In a large pot, bring salted water to a boil. Add the penne pasta and cook according to package instructions until al dente. Drain and set aside, reserving 1/2 cup of pasta water.
In a large skillet, heat olive oil over medium heat. Add the diced chicken and season with salt, pepper, and Italian seasoning. Cook for about 5-7 minutes, or until the chicken is browned and cooked through.
Stir in the minced garlic and cook for 1 minute until fragrant. Add the cherry tomatoes and chopped spinach to the skillet. Sauté for another 3-4 minutes until the spinach wilts and the tomatoes soften.

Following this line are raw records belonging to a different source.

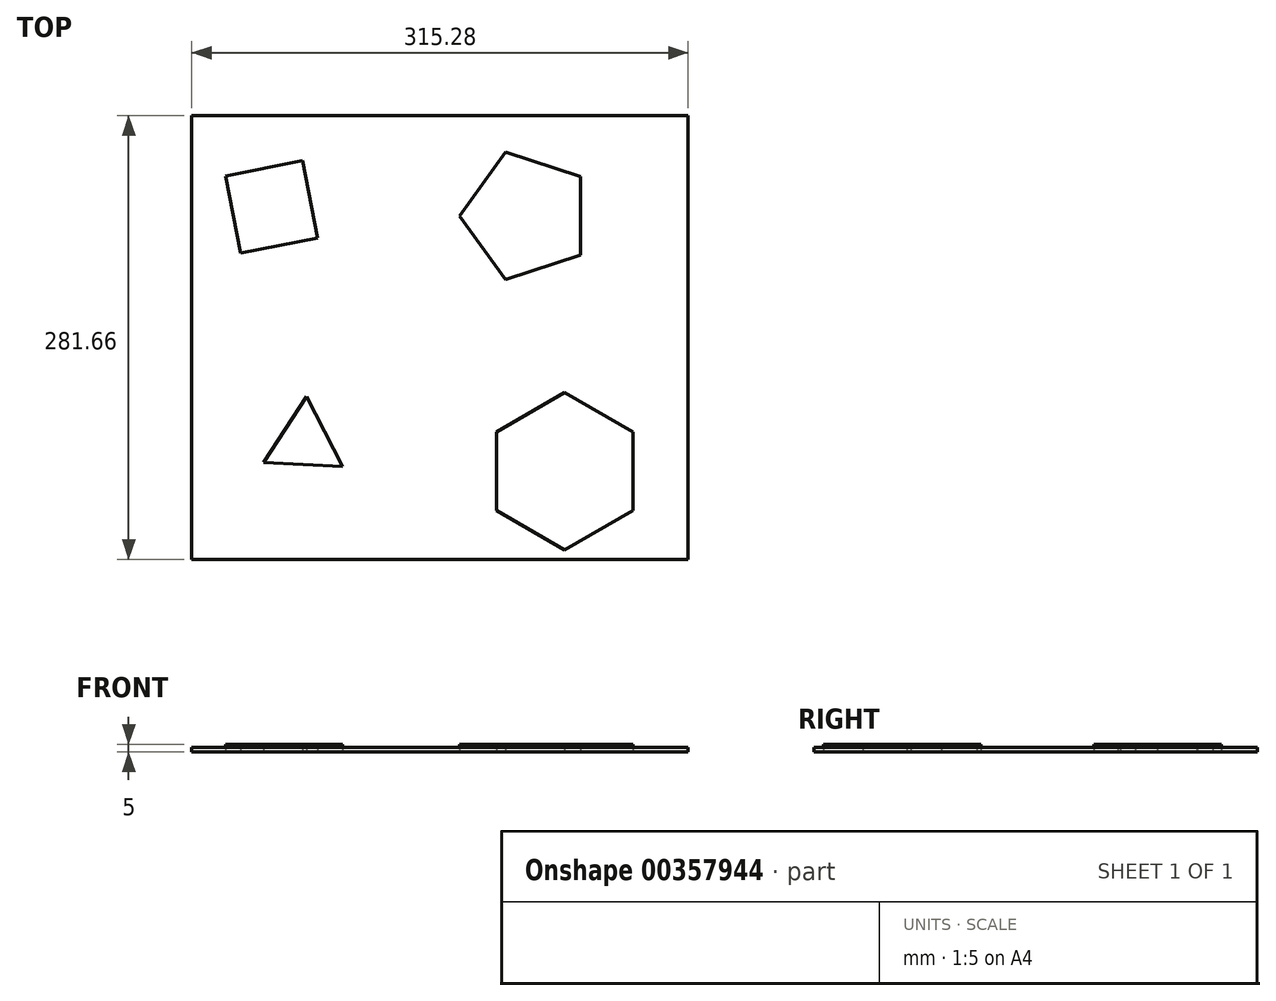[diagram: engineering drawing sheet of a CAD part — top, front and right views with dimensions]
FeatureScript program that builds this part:
annotation { "Feature Type Name" : "Feature", "Feature Type Description" : "" }
export const myFeature = defineFeature(function(context is Context, id is Id, definition is map)
    precondition{}
    {
        {
            var Q0;
            Q0=qCreatedBy(makeId("Top.planeOp"),FACE);
            var sketch = newSketch(context, id + "F0", { "sketchPlane" : qUnion([Q0])});
            skLineSegment(sketch, "E0.bottom", {"start": v(157.64, 140.83) * mm, "end": v(-157.64, 140.83) * mm});
            skLineSegment(sketch, "E0.top", {"start": v(157.64, -140.83) * mm, "end": v(-157.64, -140.83) * mm});
            skLineSegment(sketch, "E0.left", {"start": v(157.64, 140.83) * mm, "end": v(157.64, -140.83) * mm});
            skLineSegment(sketch, "E0.right", {"start": v(-157.64, 140.83) * mm, "end": v(-157.64, -140.83) * mm});
            skPoint(sketch, "E0.middle", {"position": v(0, 0) * mm});
            skSolve(sketch);
        }
        {
            var Q0;
            Q0=makeQuery(id+"F0.imprint","IMPRINT",FACE,{"disambiguationData":[TD([[makeQuery(id+"F0.imprint","IMPRINT",EDGE,{"derivedFrom":sQuery(id+"F0.wireOp",EDGE,"E0.bottom")}),1.0]])]});
            extrude(context, id + "F1", {"entities" : qUnion([Q0]), "depth" : 3 * mm});
        }
        {
            var Q0;
            Q0=qCreatedBy(makeId("Top.planeOp"),FACE);
            var sketch = newSketch(context, id + "F2", { "sketchPlane" : qUnion([Q0])});
            skCircle(sketch, "E1.cCircle", {"center": v(-86.17, -66.22) * mm, "radius": 14.43 * mm, "construction": true});
            skLineSegment(sketch, "E1.0", {"start": v(-84.62, -37.4) * mm, "end": v(-61.98, -81.97) * mm});
            skLineSegment(sketch, "E1.1", {"start": v(-61.98, -81.97) * mm, "end": v(-111.9, -79.3) * mm});
            skLineSegment(sketch, "E1.2", {"start": v(-111.9, -79.3) * mm, "end": v(-84.62, -37.4) * mm});
            skPoint(sketch, "E1.0.midPoint", {"position": v(-73.3, -59.68) * mm});
            skCircle(sketch, "E2.cCircle", {"center": v(-106.97, 82.94) * mm, "radius": 25 * mm, "construction": true});
            skLineSegment(sketch, "E2.0", {"start": v(-87.26, 112.3) * mm, "end": v(-77.61, 63.23) * mm});
            skLineSegment(sketch, "E2.1", {"start": v(-77.61, 63.23) * mm, "end": v(-126.67, 53.58) * mm});
            skLineSegment(sketch, "E2.2", {"start": v(-126.67, 53.58) * mm, "end": v(-136.32, 102.64) * mm});
            skLineSegment(sketch, "E2.3", {"start": v(-136.32, 102.64) * mm, "end": v(-87.26, 112.3) * mm});
            skPoint(sketch, "E2.0.midPoint", {"position": v(-82.44, 87.76) * mm});
            skCircle(sketch, "E3.cCircle", {"center": v(54.84, 77.23) * mm, "radius": 34.4 * mm, "construction": true});
            skLineSegment(sketch, "E3.0", {"start": v(89.25, 102.23) * mm, "end": v(89.25, 52.23) * mm});
            skLineSegment(sketch, "E3.1", {"start": v(89.25, 52.23) * mm, "end": v(41.7, 36.78) * mm});
            skLineSegment(sketch, "E3.2", {"start": v(41.7, 36.78) * mm, "end": v(12.3, 77.23) * mm});
            skLineSegment(sketch, "E3.3", {"start": v(12.3, 77.23) * mm, "end": v(41.7, 117.68) * mm});
            skLineSegment(sketch, "E3.4", {"start": v(41.7, 117.68) * mm, "end": v(89.25, 102.23) * mm});
            skPoint(sketch, "E3.0.midPoint", {"position": v(89.25, 77.23) * mm});
            skCircle(sketch, "E4.cCircle", {"center": v(79.22, -85) * mm, "radius": 43.3 * mm, "construction": true});
            skLineSegment(sketch, "E4.0", {"start": v(122.52, -60) * mm, "end": v(122.52, -110) * mm});
            skLineSegment(sketch, "E4.1", {"start": v(122.52, -110) * mm, "end": v(79.22, -135) * mm});
            skLineSegment(sketch, "E4.2", {"start": v(79.22, -135) * mm, "end": v(35.92, -110) * mm});
            skLineSegment(sketch, "E4.3", {"start": v(35.92, -110) * mm, "end": v(35.92, -60) * mm});
            skLineSegment(sketch, "E4.4", {"start": v(35.92, -60) * mm, "end": v(79.22, -35) * mm});
            skLineSegment(sketch, "E4.5", {"start": v(79.22, -35) * mm, "end": v(122.52, -60) * mm});
            skPoint(sketch, "E4.0.midPoint", {"position": v(122.52, -85) * mm});
            skSolve(sketch);
        }
        {
            assignVariable(context, id + "F3", {"name" : "tile_thickness", "anyValue" : 5});
        }
        {
            var Q0;
            Q0=makeQuery(id+"F2.imprint","IMPRINT",FACE,{"disambiguationData":[TD([[makeQuery(id+"F2.imprint","IMPRINT",EDGE,{"derivedFrom":sQuery(id+"F2.wireOp",EDGE,"E2.0")}),-1.0]])]});
            var Q1;
            Q1=makeQuery(id+"F2.imprint","IMPRINT",FACE,{"disambiguationData":[TD([[makeQuery(id+"F2.imprint","IMPRINT",EDGE,{"derivedFrom":sQuery(id+"F2.wireOp",EDGE,"E3.0")}),-1.0]])]});
            var Q2;
            Q2=makeQuery(id+"F2.imprint","IMPRINT",FACE,{"disambiguationData":[TD([[makeQuery(id+"F2.imprint","IMPRINT",EDGE,{"derivedFrom":sQuery(id+"F2.wireOp",EDGE,"E1.0")}),-1.0]])]});
            var Q3;
            Q3=makeQuery(id+"F2.imprint","IMPRINT",FACE,{"disambiguationData":[TD([[makeQuery(id+"F2.imprint","IMPRINT",EDGE,{"derivedFrom":sQuery(id+"F2.wireOp",EDGE,"E4.0")}),-1.0]])]});
            extrude(context, id + "F4", {"entities" : qUnion([Q0, Q1, Q2, Q3]), "depth" : (getVariable(context, 'tile_thickness')) * mm});
        }
    });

Lower the heat, then add the heavy cream and stir to combine. Gradually mix in the Parmesan cheese until melted and creamy. If the sauce is too thick, add reserved pasta water a little at a time until you reach the desired consistency.
Add the cooked penne to the skillet, tossing the pasta to combine it with the sauce and other ingredients. Allow everything to heat through for another 2-3 minutes. Adjust seasoning with salt, pepper, and red pepper flakes if desired.
Plate the Spinach Chicken Pasta into bowls and optionally, sprinkle more Parmesan on top for garnish.
Notes
Add crushed red pepper flakes for extra heat if desired.